- _WHAT TO PRODUCE_
Can you give all the records again without altering a single character?

- _ENTRIES PROVIDED_
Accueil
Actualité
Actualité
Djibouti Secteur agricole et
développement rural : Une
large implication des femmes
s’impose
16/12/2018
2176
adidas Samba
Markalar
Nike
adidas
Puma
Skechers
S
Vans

- _RESULT FOR THIS EXERCISE_
Accueil
Actualité
Actualité
Djibouti Secteur agricole et
développement rural : Une
large implication des femmes
s’impose
16/12/2018
2176
adidas Samba
Markalar
Nike
adidas
Puma
Skechers
S
Vans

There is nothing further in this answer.